Assignment:
Each entry below must be repeated exactly, with pictures left out.

Input records: Begin

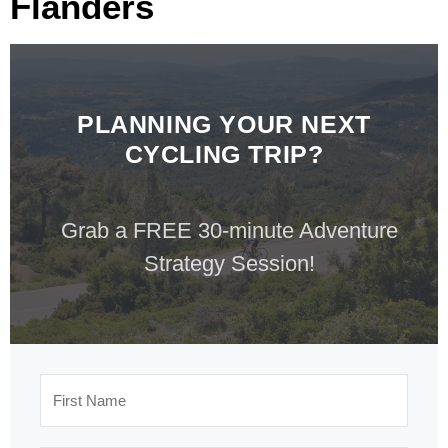
Flanders
PLANNING YOUR NEXT
CYCLING TRIP?
Grab a FREE 30-minute Adventure
Strategy Session!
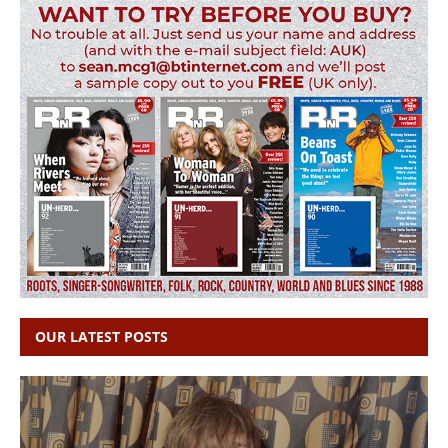
OUR LATEST POSTS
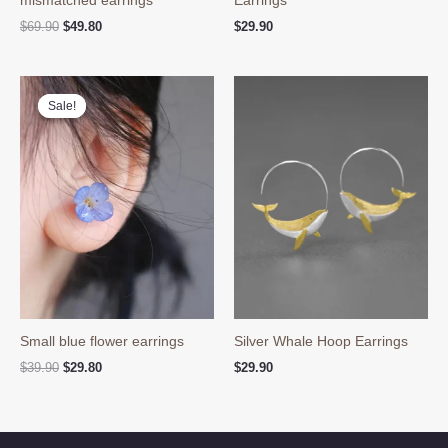
Original
Current
$
69.90
$
49.80
$
29.90
price
price
was:
is:
$69.90.
$49.80.
Sale!
Sale!
Small blue flower earrings
Silver Whale Hoop Earrings
Original
Current
$
39.90
$
29.80
$
29.90
price
price
was:
is:
$39.90.
$29.80.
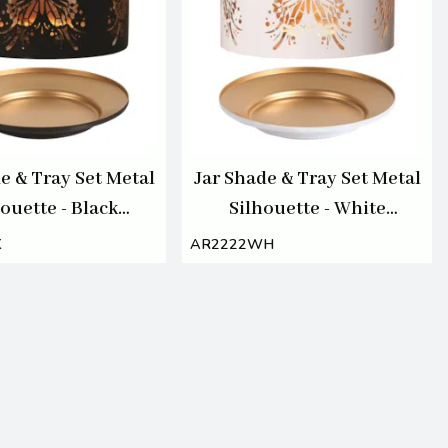
e & Tray Set Metal
Jar Shade & Tray Set Metal
ouette - Black
Silhouette - White
Butterfly
Butterfly
K
AR2222WH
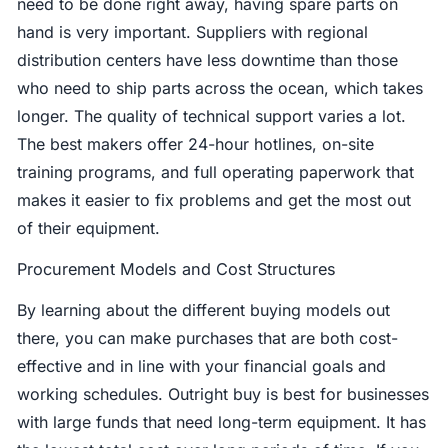
need to be done right away, having spare parts on
hand is very important. Suppliers with regional
distribution centers have less downtime than those
who need to ship parts across the ocean, which takes
longer. The quality of technical support varies a lot.
The best makers offer 24-hour hotlines, on-site
training programs, and full operating paperwork that
makes it easier to fix problems and get the most out
of their equipment.
Procurement Models and Cost Structures
By learning about the different buying models out
there, you can make purchases that are both cost-
effective and in line with your financial goals and
working schedules. Outright buy is best for businesses
with large funds that need long-term equipment. It has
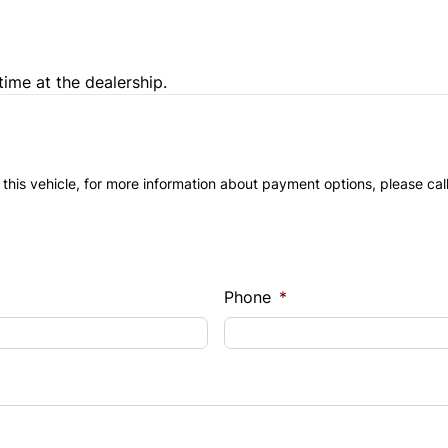
time at the dealership.
 this vehicle, for more information about payment options, please cal
Phone
*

Input records: End

Written answer:
Flanders
PLANNING YOUR NEXT
CYCLING TRIP?
Grab a FREE 30-minute Adventure
Strategy Session!
OUR LATEST POSTS
Original
Current
$
69.90
$
49.80
$
29.90
price
price
was:
is:
$69.90.
$49.80.
Sale!
Sale!
Small blue flower earrings
Silver Whale Hoop Earrings
Original
Current
$
39.90
$
29.80
$
29.90
price
price
was:
is:
$39.90.
$29.80.
e & Tray Set Metal
Jar Shade & Tray Set Metal
ouette - Black
Silhouette - White
Butterfly
Butterfly
K
AR2222WH
need to be done right away, having spare parts on
hand is very important. Suppliers with regional
distribution centers have less downtime than those
who need to ship parts across the ocean, which takes
longer. The quality of technical support varies a lot.
The best makers offer 24-hour hotlines, on-site
training programs, and full operating paperwork that
makes it easier to fix problems and get the most out
of their equipment.
Procurement Models and Cost Structures
By learning about the different buying models out
there, you can make purchases that are both cost-
effective and in line with your financial goals and
working schedules. Outright buy is best for businesses
with large funds that need long-term equipment. It has
time at the dealership.
 this vehicle, for more information about payment options, please cal
Phone
*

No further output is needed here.